The last few years have given me hope. The internet has exploded with posts by brave wonderful people, both men and women, who are standing up and shouting that ‘we can do something’. That the geek fallacies are FALSE and that people who break the rules about treatment of the opposite gender, who sexually harass and use the geek community to do it will be called out and will be prosecuted. I use that term: prosecuted, not persecuted. This isn’t about persecuting and making witch hunts but prosecuting actual criminal behavior, or enforcing guidelines against socially unacceptable behavior in public and communal atmospheres. And it does not just have to do with women, as has often been pointed out to me: there is plenty of bad behavior from women, enacted upon men in the community, that goes unspoken about and ignored. But there are people speaking out.

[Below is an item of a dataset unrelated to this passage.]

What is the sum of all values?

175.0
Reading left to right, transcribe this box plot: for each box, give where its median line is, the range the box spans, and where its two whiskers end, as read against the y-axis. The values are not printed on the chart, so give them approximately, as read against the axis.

There are also people standing up. When they see bad behavior being done, they are working to correct where they can. If a company chooses not to employ women and the issue comes up, as it has, about the lack of women in the gaming industry (such as during the conversation of #1reasonwhy), companies who stand for equality have stood to offer more work for women. They make known their beliefs through their actions to correct the situation by bringing what equilibrium they can, and to them I always say thank you. And there are those who stand up to act to create new spaces, such as the Different Games conference that is being organized, to give people who have been marginalized a place to represent. There are those who act in small ways, by offering support and care to those who have been on the receiving end of bad treatment. These are the folks you probably never see. They deserve credit. They stand up.

John’s post this week was full of outrage, and mine would be too – if I wasn’t so intimately familiar with the problem. I’m a woman, I’m a geek, I’ve been at this for years. So long I think that sometimes I run out of rage and instead fall into cynicism. But I’ve had opportunities instead lately to take that cynicism and turn it into action and turn it into a voice for support. And I’m going to keep doing that because that’s the way we combat fallacy, and combat those who believe they can hide their horrid and even criminal behavior behind a community I love.

To them I say, sorry, buddy or lady. It’s no longer ‘what can you do?’ or ‘well, y’know, it’s just that…’ It’s now ‘this is our community too, and you’ve got no place to hide from eyes that are attached to people empowered to act, and speak, and enact change. Your sandbox was never just yours. It’s all of ours. And we don’t want it to be a place of harassment and inequality and shame.

And hate to say it, but the new way’s here to stay.